Si algo deterioró las cosas en el periodo de entreguerras en Europa fue la descarnada banalización de la vida que se produjo tras los devastadores hechos de la Primera Guerra Mundial (hay quien lo ha llamado 'brutalización'; tanto da). No fue algo material, ni tan siquiera una idea o una fórmula política. Simplemente estuvo en las conciencias de la época, estuvo en el ambiente. Todo valía, salvo la vida y la dignidad de las gentes. Todo el mundo era un poco cínico y bastante egoísta. Tanto que sólo podía ir en grupo. Se formaron bandas por pura avidez de lo propio: sólo para sentirse más protegido uno, más acariciado (y que partiera un rayo a los demás). La violencia estaba bien si de quitarse el miedo propio se trataba, incluso resultaba vivificante si era empleada contra el 'perverso', el 'traidor'. Hasta las fiestas, en los momentos mejores, tenían ese punto de vulgaridad malsana que luego prolongarían los oficiales alemanes en la guerra de los cuarenta (y que tantas veces hemos visto reproducida en las pantallas).

Se la llamó también 'edad de las utopías'. Pero éstas estuvieron manejadas por grandes cínicos como Stalin o Hitler -y no por idealistas como en el XIX-. El origen y los efectos (más aún los efectos) fueron espantosos. Pero la verdad cotidiana fue más tópica. Desprecio por las relaciones interpersonales y por amplios colectivos (fueran éstos obreros o judíos), empleo cínico de la palabra y de las palabras (la 'nación', el 'socialismo', los términos más empleados en la época), menosprecio por la relación con el vecino o con el familiar o con el amigo, ultraje a las cosas reales verdaderas de la vida: un muerto, la pobreza, la lealtad. Al final, una disposición banal ante la vida que inducía a los más resueltos o a los más desesperados a jugar fríamente con ella (y que se puede seguir a través del atormentado protagonista de La tela de araña, de Joseph Roth, o ver en las escenas finales de Capitán Conan, película de Bertrand Tavernier, ¿qué puede hacer un hombre acostumbrado a liderar con coraje una unidad especial de guerra en tiempos de paz?).

SECCIÓN DE DATOS
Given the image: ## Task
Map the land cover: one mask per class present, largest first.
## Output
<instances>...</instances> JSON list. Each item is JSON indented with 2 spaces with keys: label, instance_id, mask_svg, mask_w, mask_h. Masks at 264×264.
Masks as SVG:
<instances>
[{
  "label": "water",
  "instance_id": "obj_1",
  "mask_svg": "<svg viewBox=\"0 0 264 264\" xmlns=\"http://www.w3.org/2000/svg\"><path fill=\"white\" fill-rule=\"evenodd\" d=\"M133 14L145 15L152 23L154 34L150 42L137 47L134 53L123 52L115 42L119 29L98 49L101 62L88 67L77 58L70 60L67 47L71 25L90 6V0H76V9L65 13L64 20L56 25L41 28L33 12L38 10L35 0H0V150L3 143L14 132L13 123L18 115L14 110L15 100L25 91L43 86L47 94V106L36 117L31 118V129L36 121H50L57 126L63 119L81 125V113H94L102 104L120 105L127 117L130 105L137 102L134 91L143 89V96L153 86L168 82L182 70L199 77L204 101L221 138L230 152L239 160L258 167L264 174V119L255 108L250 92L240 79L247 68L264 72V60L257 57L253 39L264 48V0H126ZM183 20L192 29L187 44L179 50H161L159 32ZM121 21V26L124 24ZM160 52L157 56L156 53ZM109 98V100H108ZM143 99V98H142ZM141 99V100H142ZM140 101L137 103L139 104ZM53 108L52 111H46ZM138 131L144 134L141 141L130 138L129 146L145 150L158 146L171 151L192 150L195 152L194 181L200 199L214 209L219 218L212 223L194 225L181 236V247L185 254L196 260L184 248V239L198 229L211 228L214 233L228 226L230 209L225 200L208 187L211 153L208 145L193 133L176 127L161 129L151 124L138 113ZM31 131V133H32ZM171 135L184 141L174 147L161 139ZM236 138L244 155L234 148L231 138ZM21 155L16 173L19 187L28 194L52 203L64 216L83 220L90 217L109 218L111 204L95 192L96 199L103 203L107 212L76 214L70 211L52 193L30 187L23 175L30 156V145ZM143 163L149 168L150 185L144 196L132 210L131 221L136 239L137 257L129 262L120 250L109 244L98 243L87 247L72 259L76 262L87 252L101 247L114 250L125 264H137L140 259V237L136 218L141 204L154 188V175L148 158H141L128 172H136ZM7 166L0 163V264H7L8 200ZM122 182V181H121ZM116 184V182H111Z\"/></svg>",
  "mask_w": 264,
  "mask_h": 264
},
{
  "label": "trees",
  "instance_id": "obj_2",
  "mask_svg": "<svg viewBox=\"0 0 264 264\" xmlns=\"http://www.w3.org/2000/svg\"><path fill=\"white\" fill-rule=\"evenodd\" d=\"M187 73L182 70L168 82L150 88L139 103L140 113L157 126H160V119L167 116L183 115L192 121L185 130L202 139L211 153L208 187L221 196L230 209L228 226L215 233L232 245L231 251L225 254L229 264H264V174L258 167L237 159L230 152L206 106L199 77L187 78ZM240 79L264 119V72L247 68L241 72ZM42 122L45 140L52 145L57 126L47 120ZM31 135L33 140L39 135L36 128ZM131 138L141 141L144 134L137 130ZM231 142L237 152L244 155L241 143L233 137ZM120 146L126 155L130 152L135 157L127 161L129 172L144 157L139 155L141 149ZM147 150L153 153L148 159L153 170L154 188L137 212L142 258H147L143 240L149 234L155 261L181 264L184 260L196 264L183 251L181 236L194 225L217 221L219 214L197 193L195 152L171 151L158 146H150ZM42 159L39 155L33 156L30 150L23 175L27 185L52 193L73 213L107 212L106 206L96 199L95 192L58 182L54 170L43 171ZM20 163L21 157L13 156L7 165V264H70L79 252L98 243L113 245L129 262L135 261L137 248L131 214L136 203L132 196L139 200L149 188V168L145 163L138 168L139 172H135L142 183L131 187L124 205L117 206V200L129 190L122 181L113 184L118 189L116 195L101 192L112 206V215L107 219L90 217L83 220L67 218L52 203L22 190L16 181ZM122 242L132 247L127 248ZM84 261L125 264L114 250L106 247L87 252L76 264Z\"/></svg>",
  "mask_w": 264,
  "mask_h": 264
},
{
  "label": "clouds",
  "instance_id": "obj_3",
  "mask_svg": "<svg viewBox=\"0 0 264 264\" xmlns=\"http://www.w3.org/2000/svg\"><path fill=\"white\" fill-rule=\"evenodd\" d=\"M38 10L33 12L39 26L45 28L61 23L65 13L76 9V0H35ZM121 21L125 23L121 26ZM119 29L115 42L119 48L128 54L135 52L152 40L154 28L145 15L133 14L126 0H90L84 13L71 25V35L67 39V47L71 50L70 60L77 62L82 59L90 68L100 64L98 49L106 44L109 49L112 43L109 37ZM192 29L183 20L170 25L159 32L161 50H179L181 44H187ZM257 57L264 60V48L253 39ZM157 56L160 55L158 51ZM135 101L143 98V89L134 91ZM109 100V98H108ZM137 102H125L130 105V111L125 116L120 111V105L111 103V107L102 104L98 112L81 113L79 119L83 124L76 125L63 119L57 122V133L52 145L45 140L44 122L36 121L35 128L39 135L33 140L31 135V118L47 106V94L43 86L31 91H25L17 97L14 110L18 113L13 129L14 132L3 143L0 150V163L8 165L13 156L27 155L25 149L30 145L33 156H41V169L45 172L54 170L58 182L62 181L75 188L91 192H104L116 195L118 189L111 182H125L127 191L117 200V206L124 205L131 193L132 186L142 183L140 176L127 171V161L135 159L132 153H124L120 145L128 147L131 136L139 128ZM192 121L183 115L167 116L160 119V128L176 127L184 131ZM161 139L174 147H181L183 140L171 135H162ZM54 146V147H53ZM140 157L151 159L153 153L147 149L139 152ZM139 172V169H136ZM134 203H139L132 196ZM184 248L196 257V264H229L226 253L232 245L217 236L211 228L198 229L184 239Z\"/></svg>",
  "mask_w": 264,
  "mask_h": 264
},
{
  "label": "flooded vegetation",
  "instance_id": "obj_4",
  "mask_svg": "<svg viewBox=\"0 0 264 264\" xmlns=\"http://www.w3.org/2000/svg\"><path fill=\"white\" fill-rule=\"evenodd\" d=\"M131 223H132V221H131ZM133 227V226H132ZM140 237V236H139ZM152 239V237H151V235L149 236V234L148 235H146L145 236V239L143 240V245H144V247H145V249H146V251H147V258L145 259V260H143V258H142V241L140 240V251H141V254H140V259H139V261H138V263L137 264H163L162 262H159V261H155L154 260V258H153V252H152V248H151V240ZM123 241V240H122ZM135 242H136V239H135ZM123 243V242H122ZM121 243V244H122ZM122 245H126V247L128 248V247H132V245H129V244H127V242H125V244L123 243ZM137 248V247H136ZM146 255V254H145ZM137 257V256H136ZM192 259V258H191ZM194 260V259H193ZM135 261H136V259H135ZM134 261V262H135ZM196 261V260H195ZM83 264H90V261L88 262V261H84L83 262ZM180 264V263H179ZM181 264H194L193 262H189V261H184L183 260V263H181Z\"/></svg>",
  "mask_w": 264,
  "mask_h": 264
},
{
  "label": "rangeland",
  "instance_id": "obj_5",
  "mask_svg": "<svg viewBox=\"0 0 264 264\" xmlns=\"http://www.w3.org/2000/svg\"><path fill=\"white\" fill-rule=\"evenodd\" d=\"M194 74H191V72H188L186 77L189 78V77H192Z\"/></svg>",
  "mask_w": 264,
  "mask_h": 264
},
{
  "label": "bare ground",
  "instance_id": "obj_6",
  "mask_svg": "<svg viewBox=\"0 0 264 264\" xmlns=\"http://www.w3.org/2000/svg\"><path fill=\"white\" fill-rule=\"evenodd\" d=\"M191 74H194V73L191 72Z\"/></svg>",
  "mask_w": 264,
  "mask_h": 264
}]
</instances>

INSTRUCCIÓN DADA 1
Indica cuántas líneas de las entradas contienen la cadena "Masks", distinguiendo entre mayúsculas y minúsculas.
INSTRUCCIÓN DADA 2
Continúa el texto sobre la banalización de la vida en la Europa de entreguerras a partir de su última frase.

RESPUESTA 1
2

RESPUESTA 2
No voy a frivolizar yo ahora. No compararé aquel tiempo dramático, que tocó padecer a nuestros abuelos, con el nuestro de turrón y casa adosada. En absoluto. Pero salvando esa distancia, reduciendo el ámbito a este Santo País (que sería como el resto de no empeñarnos en ser tan diferentes), es lo cierto que de nuevo se vuelve a banalizar lo importante en beneficio del espectáculo, la vida a favor del quiebro del comediante.

Hubo un tiempo en que hacer una manifestación era jugarse el tipo en aras de la Libertad (así, con mayúscula). Ese tiempo pasó, pero al manifestante se le ha supuesto siempre una autoridad moral, un responsabilidad cívica añadida y un compromiso por una causa justa. Ahora no, un lehendakari puede convocar un acto institucional o una manifestación porque se sienta solo o por hacer campaña. Apenas si importa. Un líder político puede decir todo tipo de majaderías, justificar el desorden público, que, no importa: podrá escuchar al director de la academia de la policía compartiendo 'prácticamente todo lo que dice' (¿no le cogen, por cierto, un aire a Miss Martiartu al mencionado director?, en fin, son impresiones).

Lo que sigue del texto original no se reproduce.